Since we're going for the proto-lang being analytical, or isolating, I asked experts on Discord about markings, and one expert, who is basically there most of the time, said this:

"You have all the same options for marking them as you do for any other category of number. And you can choose to use the exact same method for collective that you're using for plural, or you could use a different method.

* If you're going for analytic, one less-obvious option is to just make the number an inherent part of the root for nouns where it matters and just don't have grammaticalized number marking for other nouns. Maybe "rock", "handful of rocks", and "pile of rocks" are all completely separate and unrelated words. But "dog", "a few dogs", and "pack of dogs" are all the same word, and you can number or otherwise quantify them if it's really necessary but not clear from context.

* 'Completely analytic' also doesn't preclude clitics, as long as they're clearly not affixes. Maybe the number marking is like the English possessive marker and attaches to the edge of the noun phrase, regardless of whether there's a noun there, like "the cat that walks quietly's paws".
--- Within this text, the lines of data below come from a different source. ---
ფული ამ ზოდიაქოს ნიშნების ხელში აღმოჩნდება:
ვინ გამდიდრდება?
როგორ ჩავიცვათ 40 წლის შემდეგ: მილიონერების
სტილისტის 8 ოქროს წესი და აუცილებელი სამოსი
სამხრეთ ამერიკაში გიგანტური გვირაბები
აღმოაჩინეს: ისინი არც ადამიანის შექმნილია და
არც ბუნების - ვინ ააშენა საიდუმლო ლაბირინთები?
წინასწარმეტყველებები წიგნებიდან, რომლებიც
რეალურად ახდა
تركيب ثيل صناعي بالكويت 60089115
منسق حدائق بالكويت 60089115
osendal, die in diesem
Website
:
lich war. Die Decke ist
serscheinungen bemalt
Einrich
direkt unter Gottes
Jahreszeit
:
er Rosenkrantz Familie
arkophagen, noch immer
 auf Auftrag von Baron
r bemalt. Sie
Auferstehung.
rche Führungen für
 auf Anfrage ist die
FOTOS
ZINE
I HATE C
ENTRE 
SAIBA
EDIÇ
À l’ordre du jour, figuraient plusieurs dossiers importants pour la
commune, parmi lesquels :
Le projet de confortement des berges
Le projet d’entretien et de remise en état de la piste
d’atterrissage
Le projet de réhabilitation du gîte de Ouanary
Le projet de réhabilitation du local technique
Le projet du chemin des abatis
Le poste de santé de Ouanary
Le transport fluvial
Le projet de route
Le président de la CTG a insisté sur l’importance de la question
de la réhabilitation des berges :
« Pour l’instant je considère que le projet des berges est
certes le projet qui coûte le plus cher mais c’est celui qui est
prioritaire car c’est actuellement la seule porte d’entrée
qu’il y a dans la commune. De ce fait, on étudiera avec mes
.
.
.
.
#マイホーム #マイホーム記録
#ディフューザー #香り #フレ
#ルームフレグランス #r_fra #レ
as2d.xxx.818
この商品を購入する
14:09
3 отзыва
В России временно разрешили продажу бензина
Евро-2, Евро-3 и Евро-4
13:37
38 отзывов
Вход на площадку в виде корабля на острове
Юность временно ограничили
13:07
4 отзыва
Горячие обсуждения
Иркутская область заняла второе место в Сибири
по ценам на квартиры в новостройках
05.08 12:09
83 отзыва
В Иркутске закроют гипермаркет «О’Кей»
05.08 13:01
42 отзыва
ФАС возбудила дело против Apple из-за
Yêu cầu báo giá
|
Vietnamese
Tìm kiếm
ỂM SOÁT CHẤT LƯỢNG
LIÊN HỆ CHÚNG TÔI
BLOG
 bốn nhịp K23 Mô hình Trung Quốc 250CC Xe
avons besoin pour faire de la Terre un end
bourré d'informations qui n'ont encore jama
* And even if clitics are just too affix-like for your tastes, you can still have words that are part of a noun or verb phrase. You could have dedicated plural-marking words near the nouns, or plural marking built into articles and/or determiners or into noun classifiers. Or you could have number agreement markers that go near the verb. Or if you have auxiliaries (which I suspect you do, if you want highly-analytic), the agreement markers could go near them. (Agreement could indicate the number of just subject, or could indicate subject and object, or you could have one kind of marking for subject and some completely different system for object.)"

To mark plurals, we might pull a stunt Biblaridion pulled with marking them using an adjective that means the English adjective "many", or any one of its synonyms, but should we create words for those synonyms as well? Maybe not. Could make it too complex. As for collective, we could mark them with a term that means "group", or any one of that word's synonyms, though, in English, the word "group" is either a noun or a verb depending on context.

Grammatical gender is also a thing, though they don't actually have anything to do with genders or sexualities as English knows them. Common divisions of grammatical gender include masculine vs feminine and masculine vs feminine vs neuter. Other methods include animate vs inanimate, rational vs irrational, and common vs neuter(formerly the masculine vs feminine vs neuter system prior to the masculine and feminine genders merging).